Photo: Rihanna en 2012 CC(by) Alexis

(RNS/Protestinter) — Vendredi 2 février, Rihanna est arrivée à Dakar, capitale du plus musulman des pays d’Afrique de l’Ouest. Des organisations religieuses lui avaient pourtant fait savoir qu’elle n’était pas la bienvenue, car elle est accusée d’être franc-maçonne et de soutenir les personnes homosexuelles. Deux graves transgressions pour ces groupes croyants.

Robyn Rihanna Fenty, de son nom de naissance, est originaire de La Barbade. Son voyage au Sénégal avait pour but de lui permettre de participer à une conférence sur le financement de l’éducation à laquelle participait également le président français Emmanuel Macron.

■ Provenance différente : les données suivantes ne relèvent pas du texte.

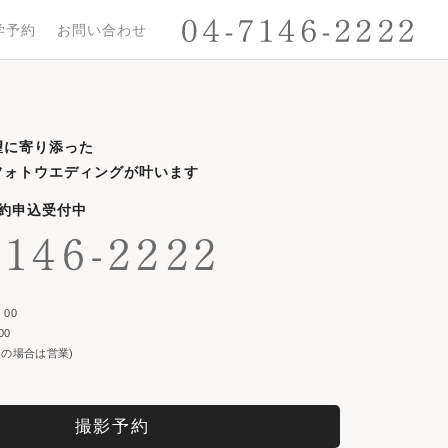
学予約
お問い合わせ
望に寄り添った
フォトウエディングが叶います
予約申込受付中
00
00
の場合は営業)
撮影予約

Le collectif extrémiste qui se fait appeler «non à la franc-maçonnerie et à l’homosexualité» a demandé au gouvernement d’annuler la visite de la chanteuse. Il a promis d’importantes manifestations dans le cas contraire. En réponse, le gouvernement sénégalais a promis qu’il assurerait la sécurité des participants à la conférence.

«Nous manifesterons dès sa sortie de l’avion. Et s’il le faut, nous irons devant l’Assemblée, le ministère de l’Intérieur ou la présidence», a déclaré Sheikh Oumar Diagne, porte-parole du collectif religieux cité par l’hebdomadaire «Jeune Afrique». «Rihanna ne s’en cache pas: elle fait partie des Illuminati, qui est une branche de la franc-maçonnerie», insiste le porte-parole toujours dans les colonnes du magazine sénégalais.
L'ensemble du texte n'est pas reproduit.